By Magnus Linklater (THE TIMES, 03/05/06):
“WHAT PROGRESS we are making!” said Sigmund Freud. “In the Middle Ages they would have burned me. Now they are content with burning my books.” You were overoptimistic, I fear, Dr Freud. Today they are ignoring you altogether.
On this, his 150th anniversary, the great founder of psychoanalysis has been thoroughly sidelined. The profession he created has turned its back on the inventor of the Oedipus Complex and the interpreter of dreams, dismissing his science as flawed, his methods as slow and ineffective, his treatment of patients archaic and his attitude to women unspeakable. The “id” is out, the “super-ego” is redundant. The man himself was not only anti-feminist, his single-minded exploration of our repressed sexuality makes him fairly creepy as well. Freud? Avoid.
He had it coming, of course. This is the age of the selfish gene, which maps the shape of our personality long before we have acquired a taste for the maternal breast. We know more — or we think we know more — about the chemistry of the brain than the good doctor ever dreamt of, and we have devised a sophisticated range of drugs to treat it.
The painstaking classification of neuroses that Freud devised, and his attempts to trace them back to buried episodes in our childhood, is generally dismissed in favour of a stiff dose of medication and a stretch of Care in the Community. We have neither the time, the inclination nor indeed the funds for long and intensive hours spent on the psychiatrist’s couch.
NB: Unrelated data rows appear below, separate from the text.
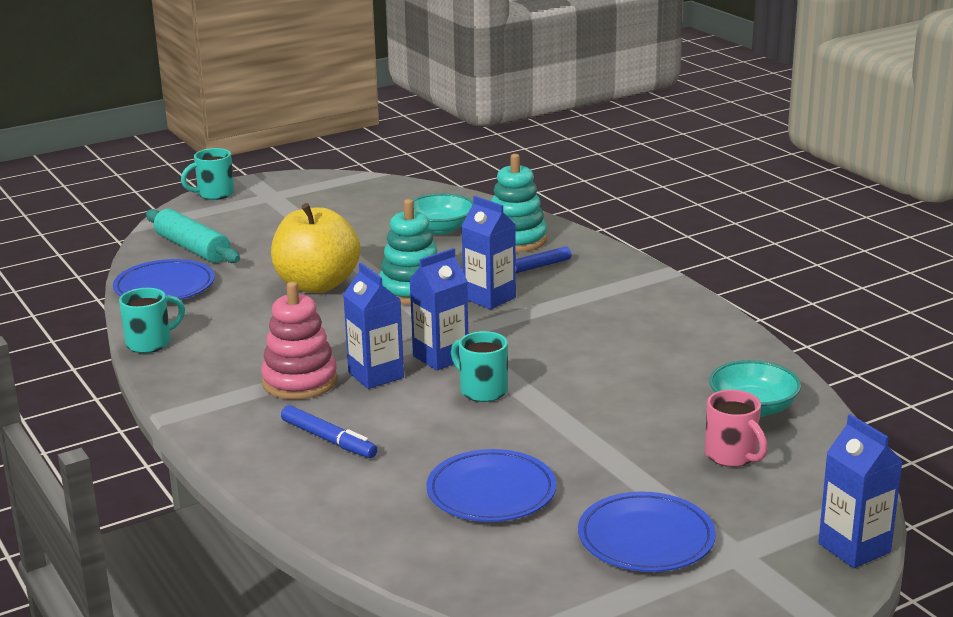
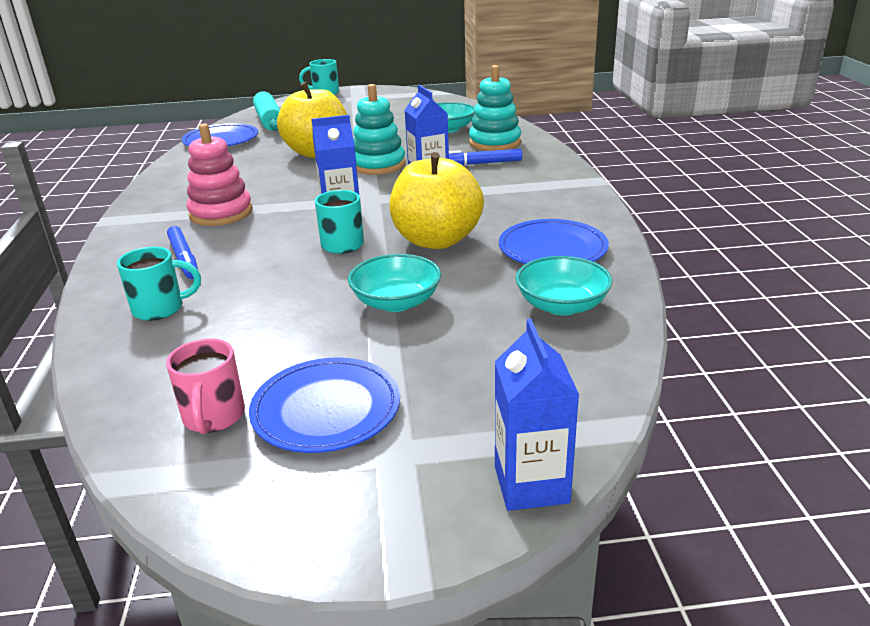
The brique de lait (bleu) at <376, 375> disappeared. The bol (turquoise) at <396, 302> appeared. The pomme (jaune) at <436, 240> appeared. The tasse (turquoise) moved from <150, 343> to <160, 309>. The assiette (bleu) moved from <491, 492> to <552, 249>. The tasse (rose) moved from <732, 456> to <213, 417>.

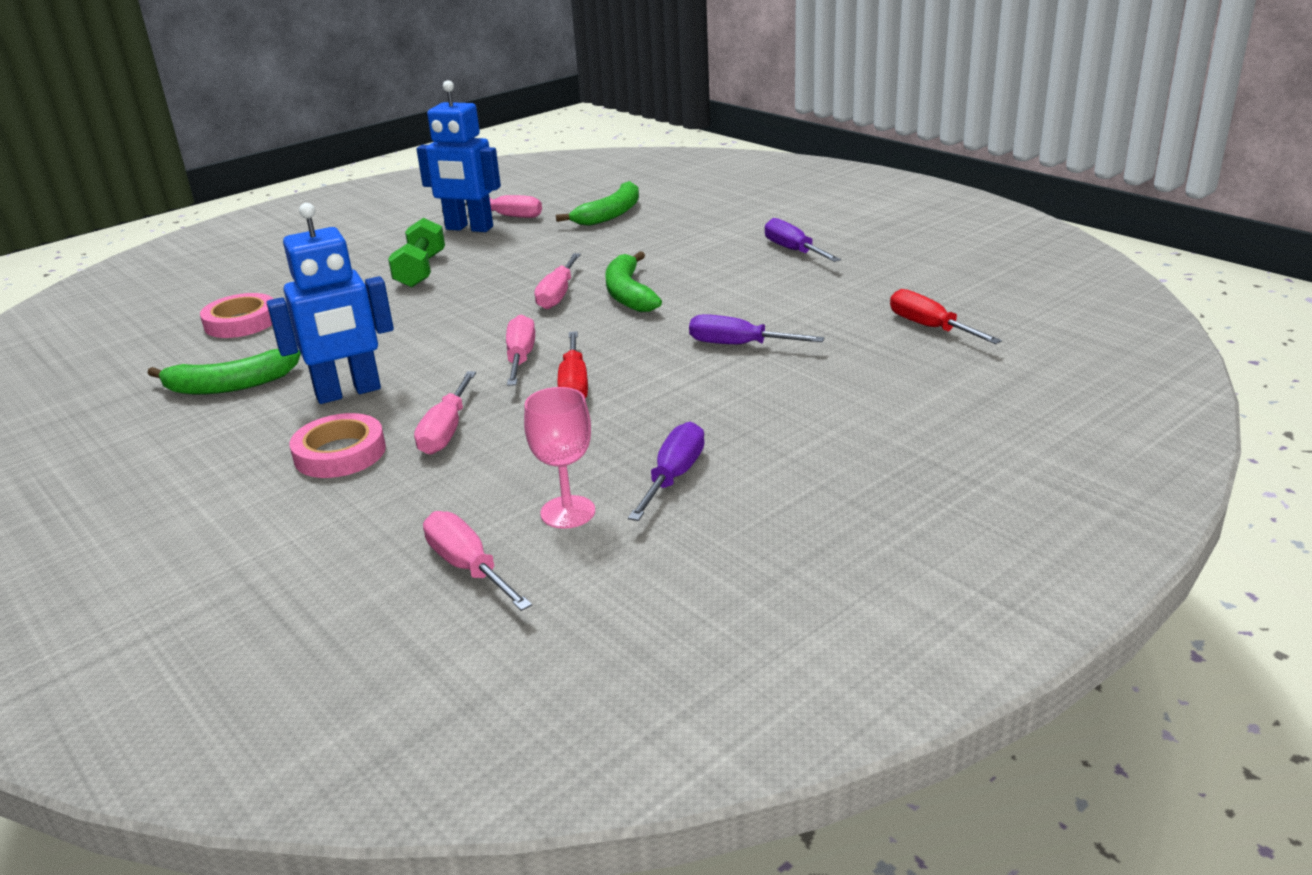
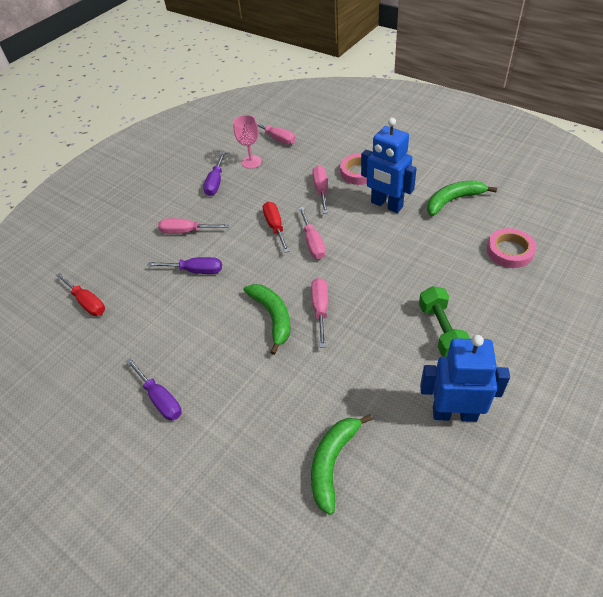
The tournevis (rose) moved from <506, 216> to <186, 231>. The robot (bleu) at <348, 392> turned 105 degrees counterclockwise.

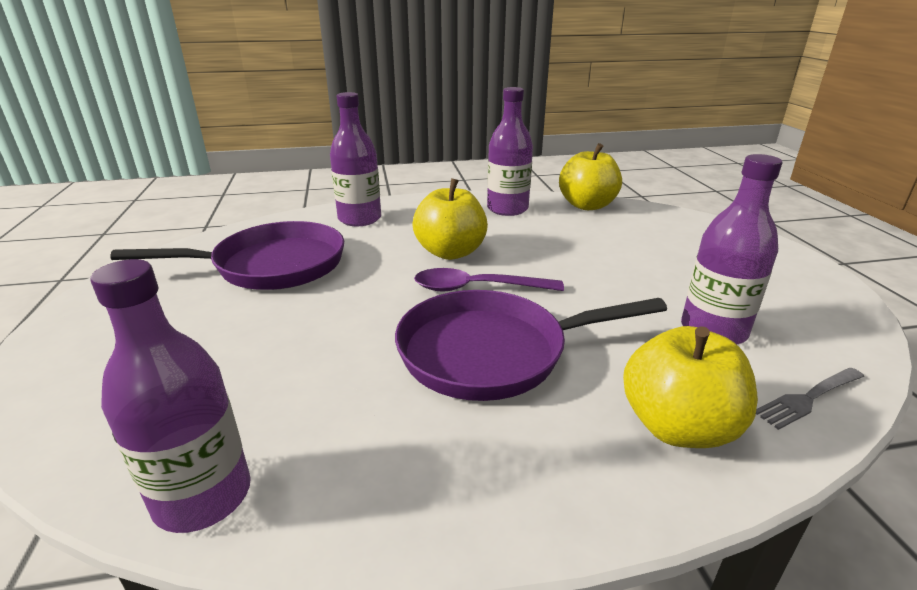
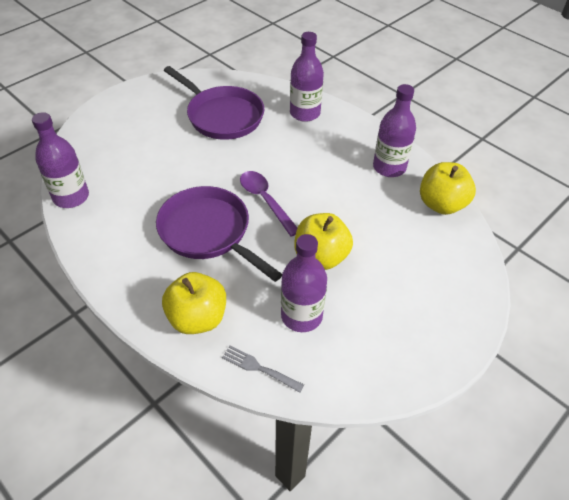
The pomme (jaune) moved from <450, 252> to <321, 257>.

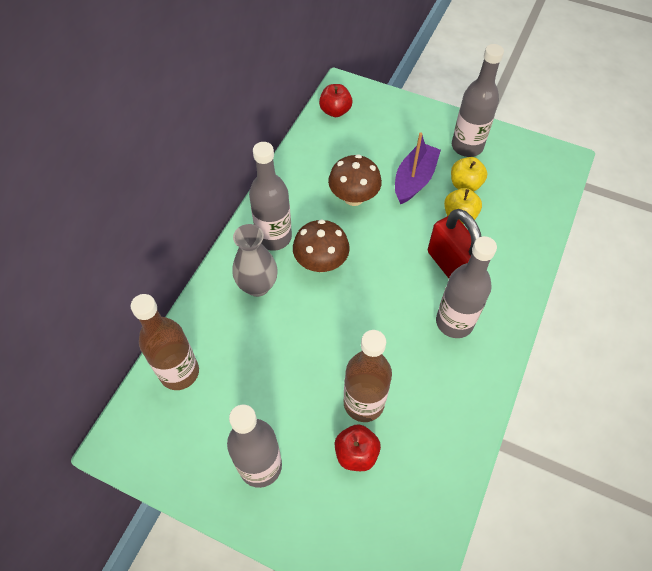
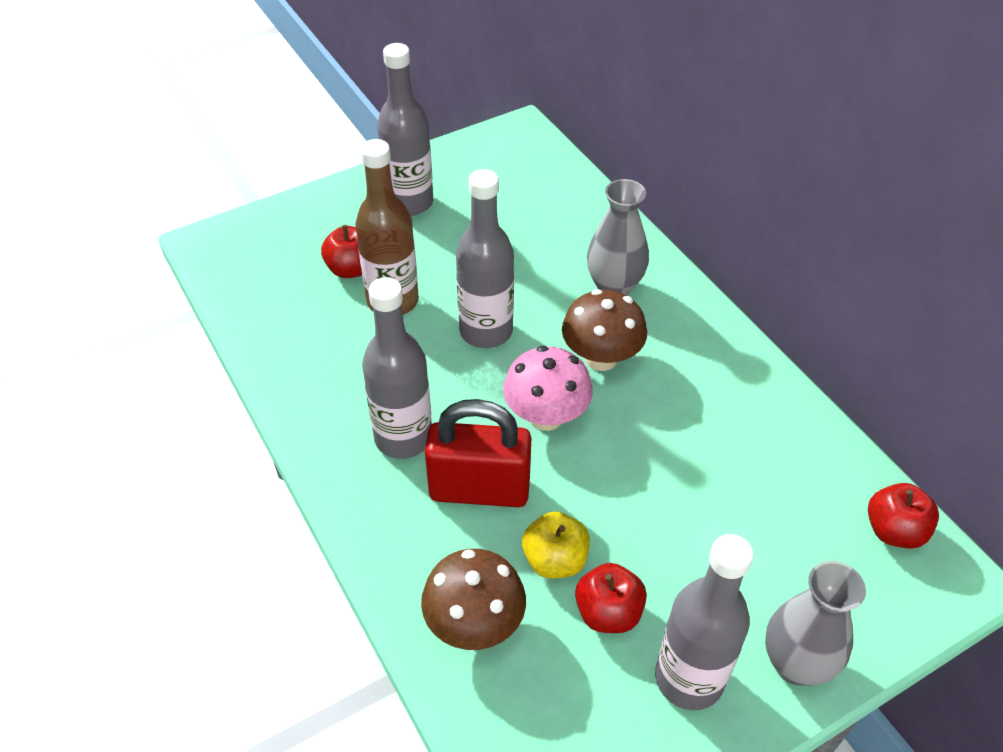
The bouteille (marron) at <179, 372> disappeared. The bateau (violet) at <414, 180> disappeared. The champignon (rose) at <546, 416> appeared. The vase (gris) at <796, 664> appeared. The bouteille (gris) moved from <274, 237> to <486, 331>. The champignon (marron) moved from <353, 197> to <474, 624>. The pomme (jaune) at <465, 184> became the pomme (rouge) at <608, 613>.

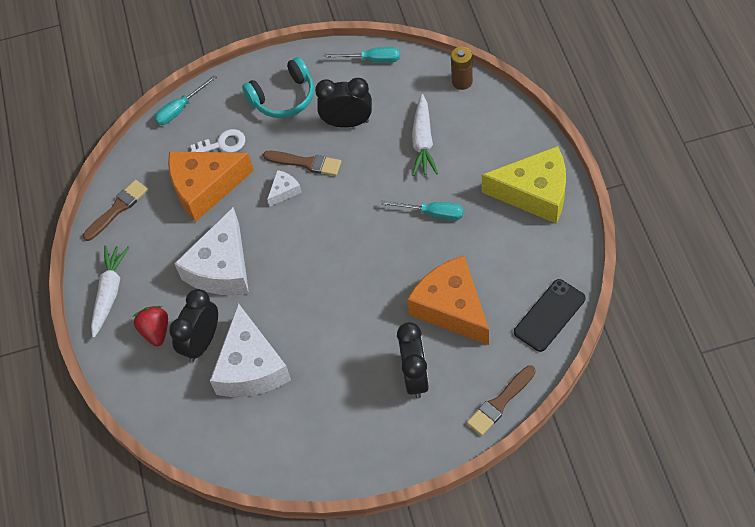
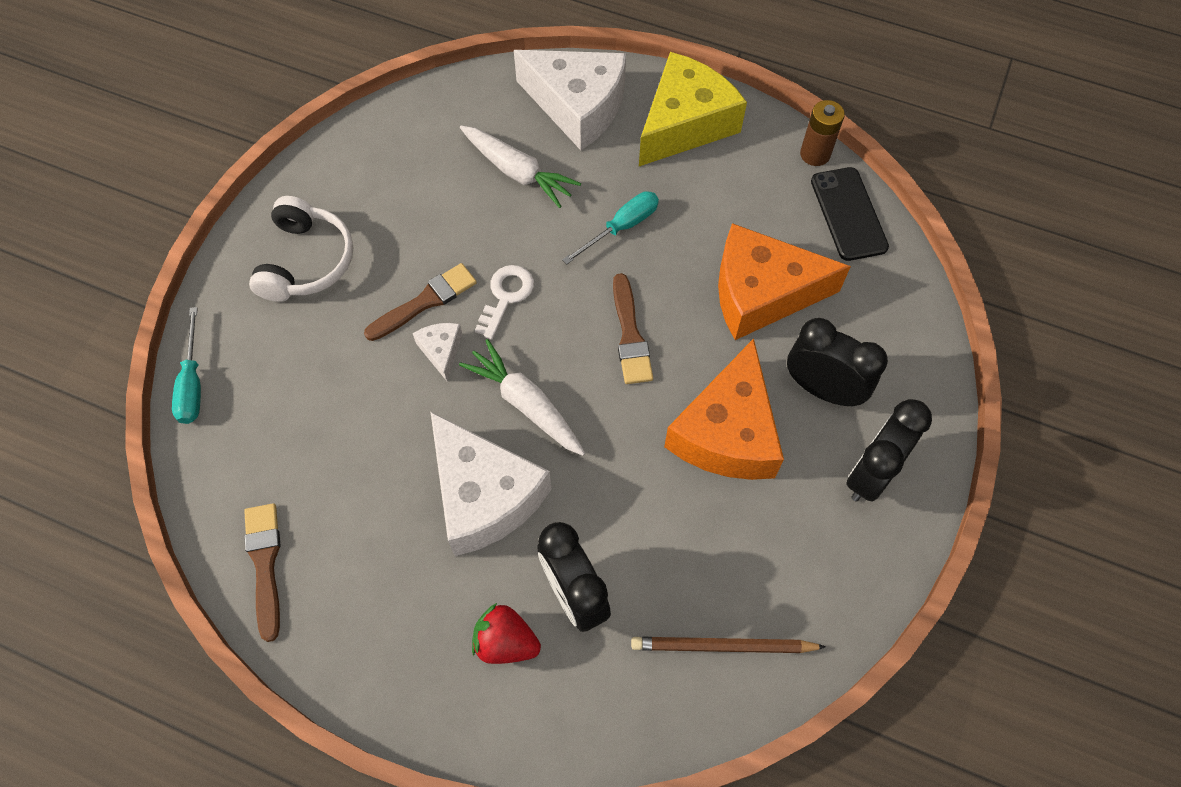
The tournevis (turquoise) at <371, 60> disappeared. The crayon (marron) at <722, 646> appeared. The carotte (blanc) moved from <109, 293> to <525, 404>. The fromage (orange) moved from <205, 187> to <727, 432>. The clé (blanc) moved from <222, 144> to <506, 296>. The fromage (blanc) moved from <250, 367> to <577, 106>. The réveil (noir) moved from <347, 122> to <871, 474>. The pile (marron) moved from <462, 81> to <815, 154>. The pinceau (marron) moved from <500, 402> to <630, 335>. The casque audio (turquoise) at <283, 98> became the casque audio (blanc) at <306, 261>.

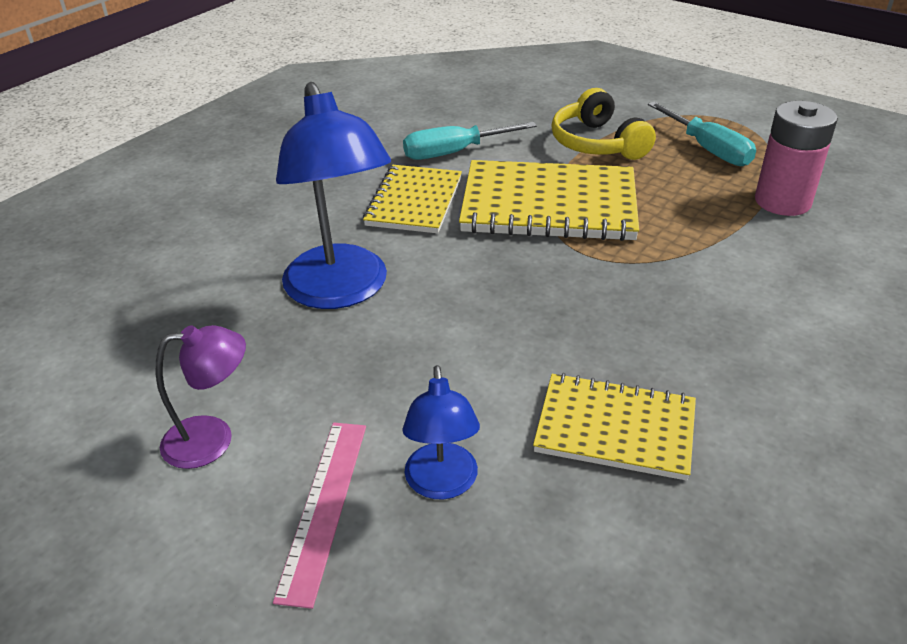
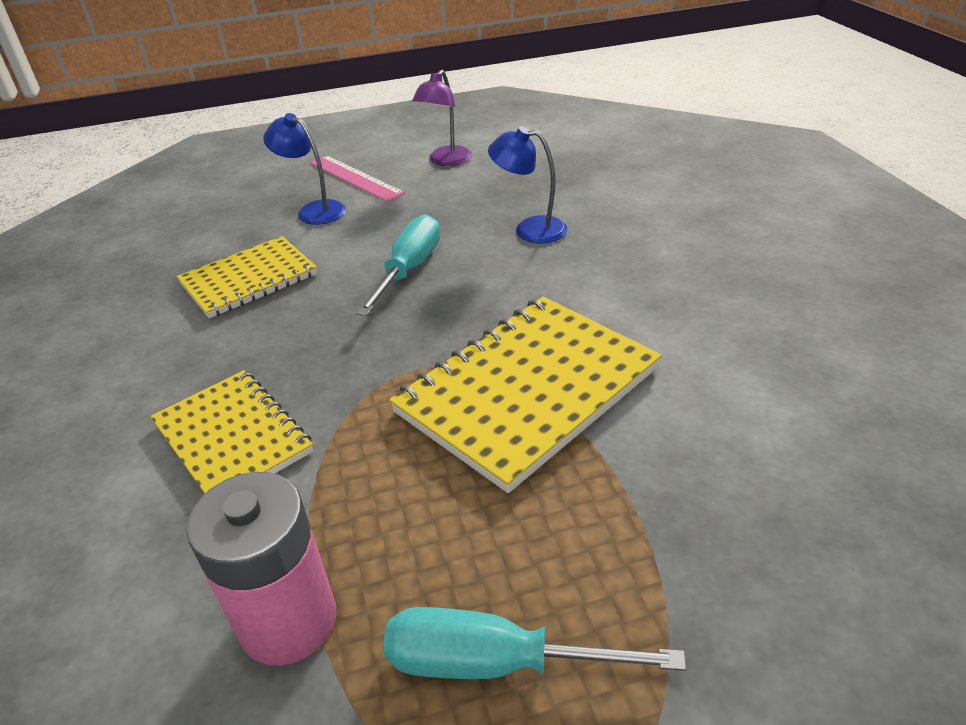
The casque audio (jaune) at <597, 143> disappeared. The carnet (jaune) moved from <414, 202> to <233, 438>. The tournevis (turquoise) moved from <455, 152> to <409, 270>. The lampe (bleu) at <341, 291> changed to 0.54 times the size.

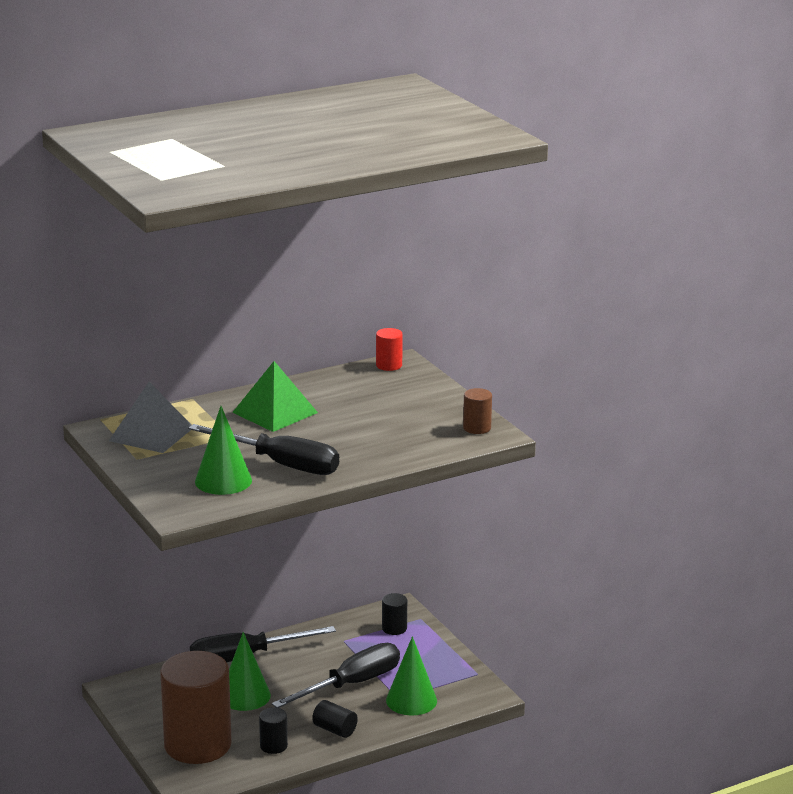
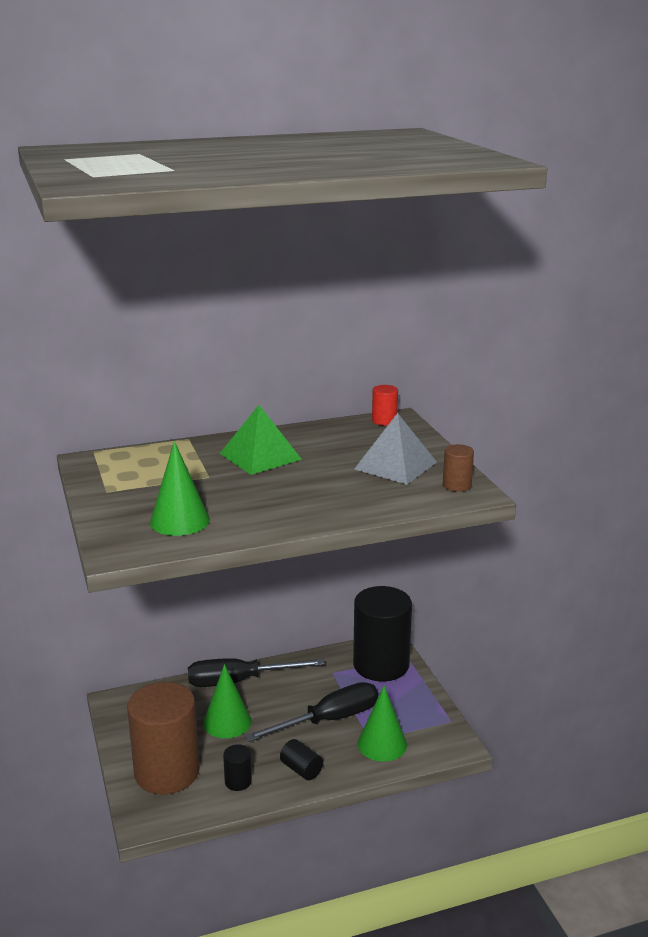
The tournevis (noir) at <281, 464> disappeared. The pyramide (gris) moved from <151, 434> to <395, 465>. The cylindre (noir) at <394, 628> changed to 2.43 times the size.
We prefer the quick fix to the free association of ideas.
More seriously, it is generally accepted that deep-seated psychotic illnesses such as schizophrenia and manic depression are simply beyond the normal capabilities of the psychotherapist. Unless rapidly treated with the appropriate medication, they can spiral out of control, with damaging consequences for the patient and for anyone within his orbit. While Freud claimed that even these extreme cases could respond to his painstaking approach, few modern psychiatrists pretend that, without drugs, the wild hallucinations or the hyperactivity of the genuinely manic case can be controlled. An NHS that places a low premium on mental illness is not interested in lengthy periods of treatment. It prefers to have its patients off the couch and out of hospital as soon as is decently possible.
At the same time, Freud has had to cede his place as psychiatric father figure to a formidable new contender. Aaron Beck, the 85-year-old Yale-educated inventor of cognitive behavioural therapy, has not only become the most influential psychiatrist of his day, he has displaced Freud and the Freudians with an approach to mental illness that is far more in tune with the impatient approach of the modern era. Instead of delving into the past, CBT focuses on patients as they are now, dealing directly with their problems, and suggesting practical ways of handling them. A counsellor, who may not even be a trained psychiatrist, asks “How do you think about yourself and other people?”, “How do your actions affect your state of mind?”, “Can changing the way you think affect the way you behave?” and “Instead of looking back at the past, how can we change your state of mind now?”.
CBT is the big new thing in the NHS. It fits exactly with the brisk, short-term approach to treatment that is encouraged by hospital administrators and smiled on by politicians. It is also perfectly in tune with the emotion-led, confessional approach to modern neurosis, the stuff of TV shows such as Oprah Winfrey, and the essential theme of every tear-stained celebrity interview. It is used to deal with a shopping list of traumas, including anxiety, depression, panic, eating disorders, agoraphobia and a whole range of obsessive and compulsive behaviour. Patients give assessment of their problems in detailed questionnaires before being urged to break the bigger issues into smaller bits, and then to address them one by one.
If that sounds shallow, then perhaps it is. It veers away from the deeper, more complex aspects of the psyche, and addresses, instead, its surface symptoms. It assumes that patients can change their emotional patterns through positive thinking rather than dwelling on the traumas of the past. It benefits from one-to-one discussion, but not from building the patient-psychiatrist relationship to which the Freudians attached such importance. It is, in effect, Freud-lite, and the old man would have hated it.
As a metaphor for modern society, with its lack of interest in the past and its enthusiasm for instant solutions, CBT fits the bill perfectly. But it ignores the depth, the subtlety, and the wit with which the great doctor approached the human condition and attempted to understand it. He it was who said: “Neurotics complain of their illness, but they make the most of it. And when it comes to taking it away from them they will defend it like a lioness her young.” To this he added:
“A man should not strive to eliminate his complexes but to get into accord with them: they are legitimately what directs his conduct in the world.” He explored the roots of love, the importance of childhood, the way that civilisation should be weighed against instinct, and he did so with a breadth of knowledge and understanding that no modern counsellor, however well-trained, can possibly match.
And he knew his own limitations. As he once ruefully remarked: “The great question that has never been answered, and which I have not yet been able to answer, despite my 30 years of research into the feminine soul, is: ‘What does a woman want?’.”